[Stored items]
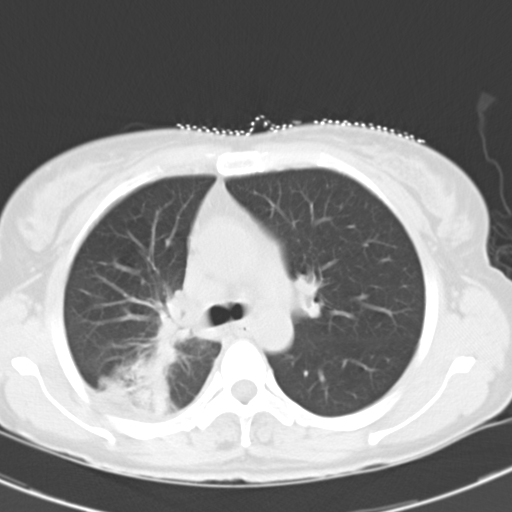
Chest CT, one axial slice; position 20 of 29 along the scan axis; 120 kVp; lung window (W 1500 / L -600 HU); 8 mm slice thickness; 512 × 512 image matrix, field of view 300 × 300 mm. Patient: female, 47 years. From the clinical record (not read from this slice): clinical TNM (as recorded): T1c N3 M0.
Structures marked on this image (bounding box drawn by a radiologist):
- lung tumour (recorded histology: adenocarcinoma): bounding box (x1, y1, x2, y2) in pixels: (97, 338, 174, 420)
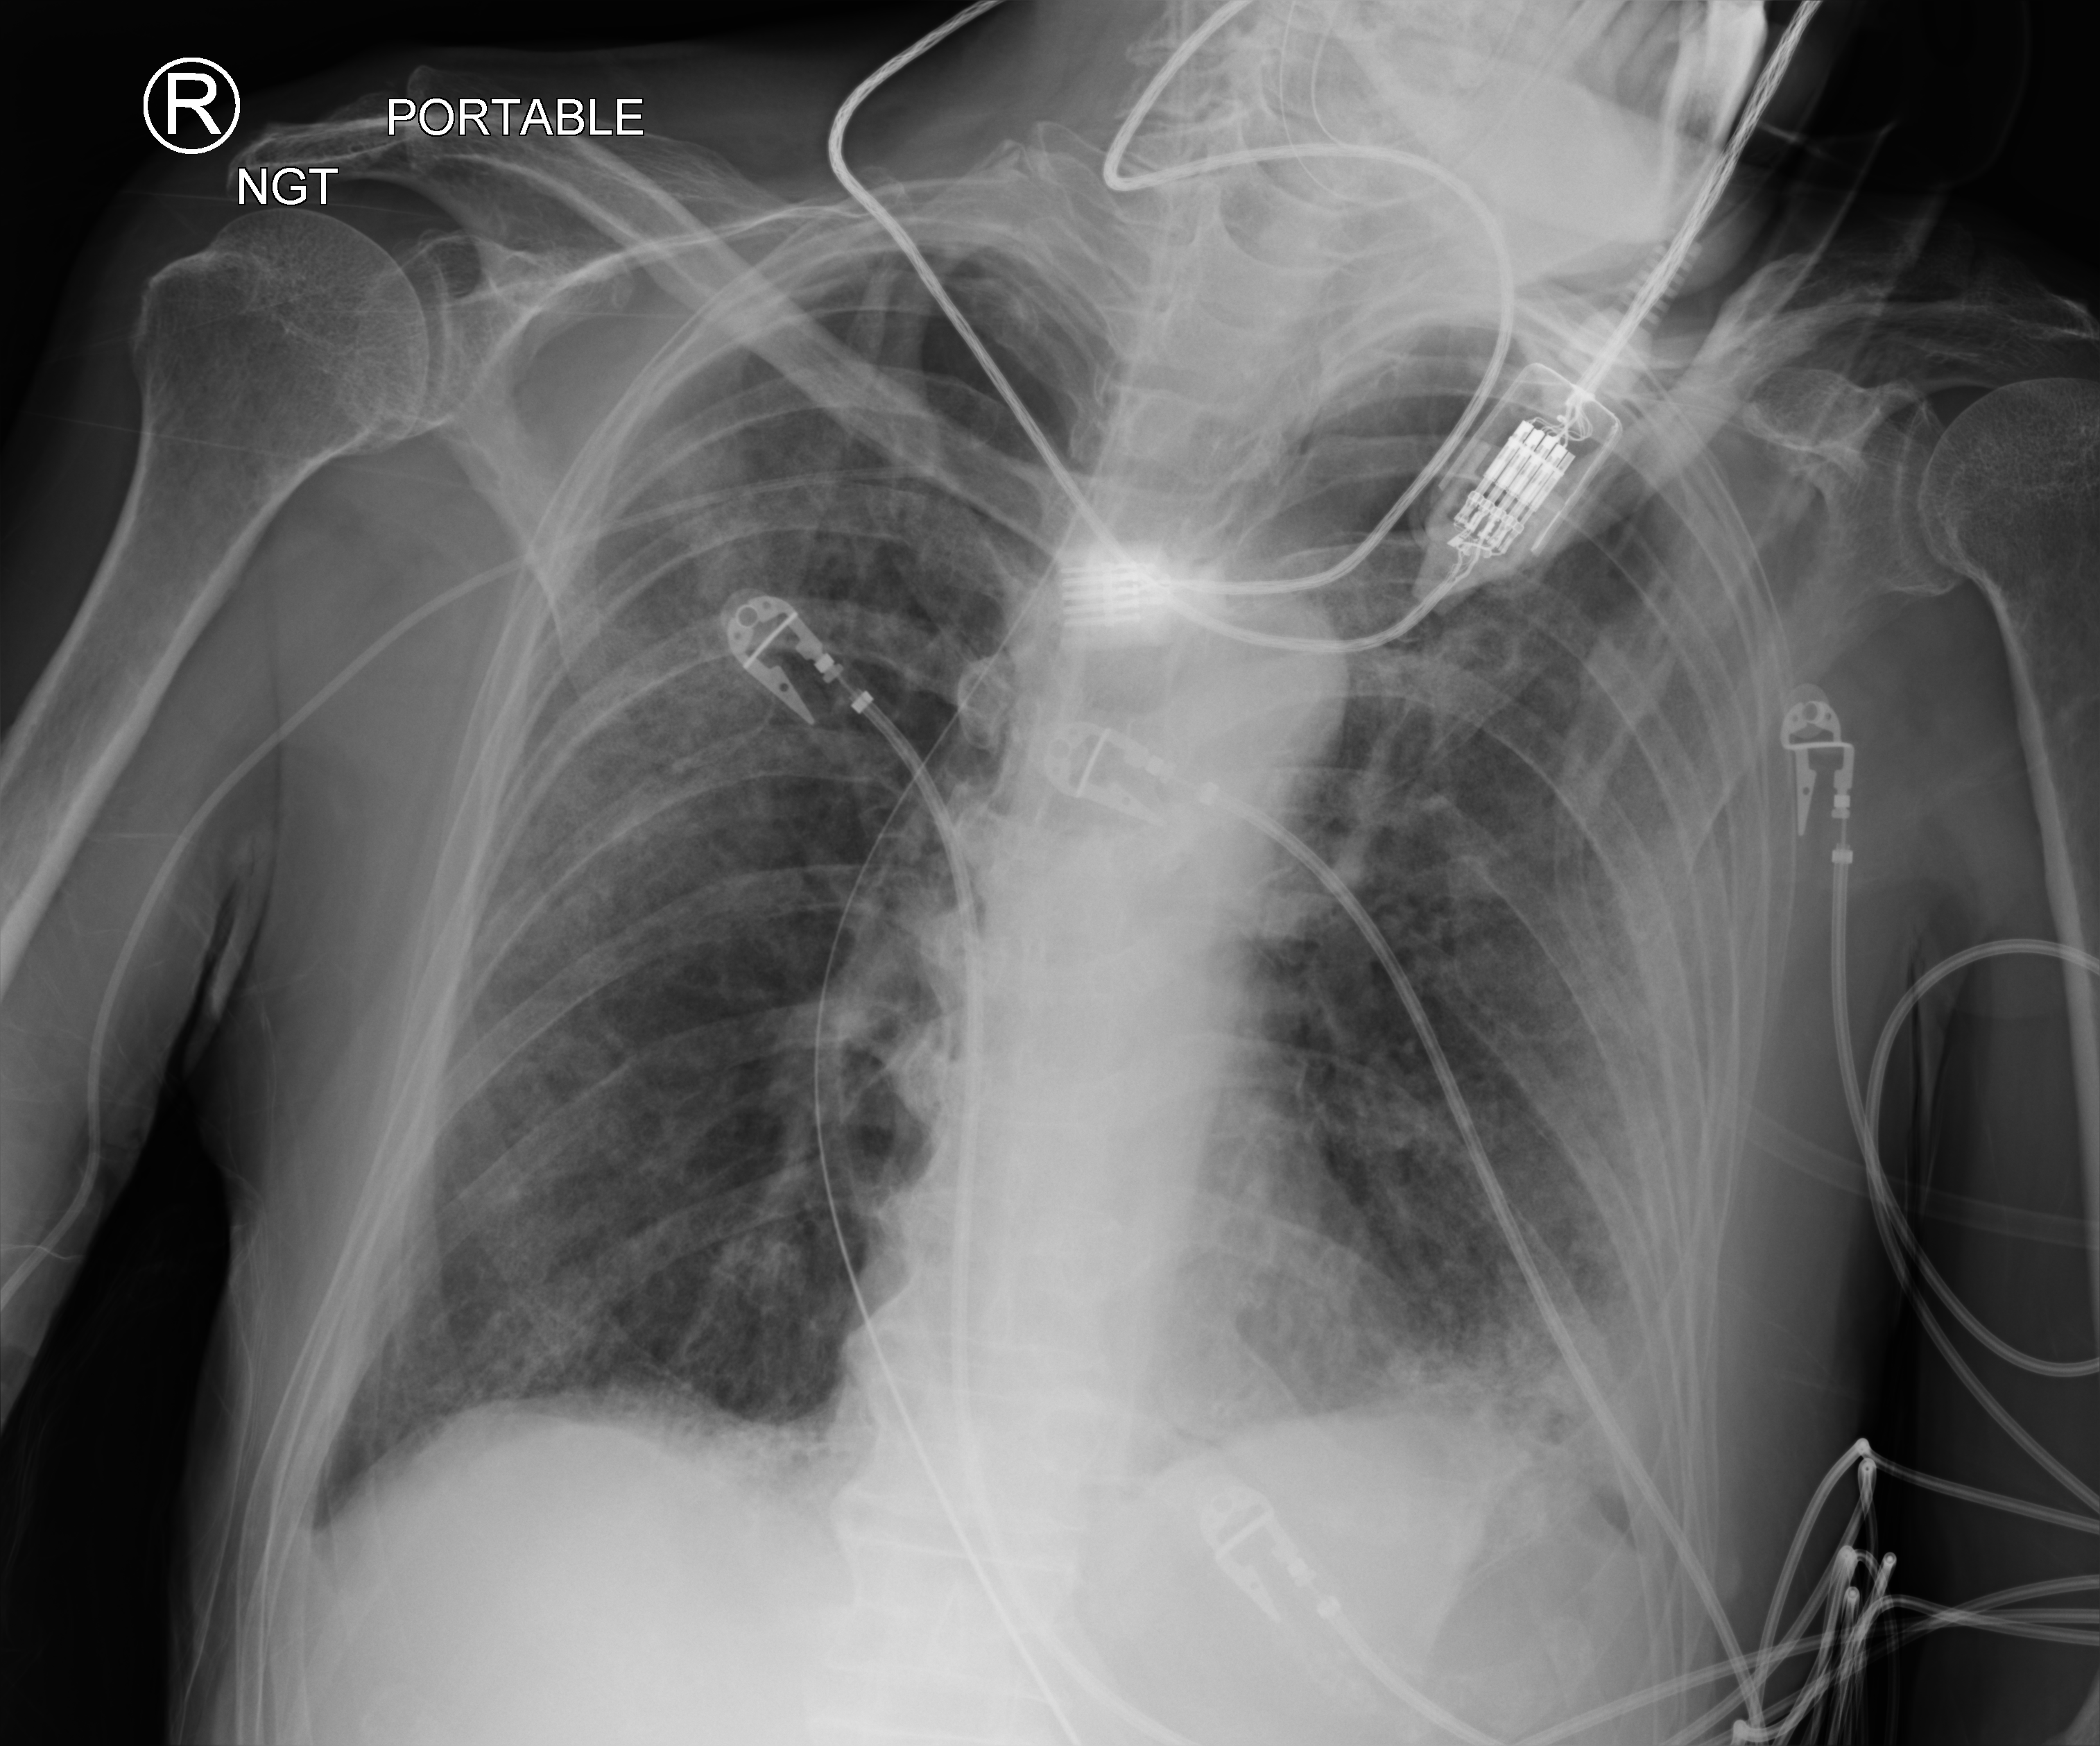
Portable chest radiograph; anteroposterior (AP) projection. Patient hospitalised with COVID-19; male, aged 60–74 years.
Admission-level facts for this patient (not findings on this image; timing relative to this image not recorded):
- diabetes (admission record): yes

Work request: Set each line of the records down again exactly as it reads. Omit the pictures.

Response to this task:
Chest CT, one axial slice; position 20 of 29 along the scan axis; 120 kVp; lung window (W 1500 / L -600 HU); 8 mm slice thickness; 512 × 512 image matrix, field of view 300 × 300 mm. Patient: female, 47 years. From the clinical record (not read from this slice): clinical TNM (as recorded): T1c N3 M0.
Structures marked on this image (bounding box drawn by a radiologist):
- lung tumour (recorded histology: adenocarcinoma): bounding box (x1, y1, x2, y2) in pixels: (97, 338, 174, 420)
Portable chest radiograph; anteroposterior (AP) projection. Patient hospitalised with COVID-19; male, aged 60–74 years.
Admission-level facts for this patient (not findings on this image; timing relative to this image not recorded):
- diabetes (admission record): yes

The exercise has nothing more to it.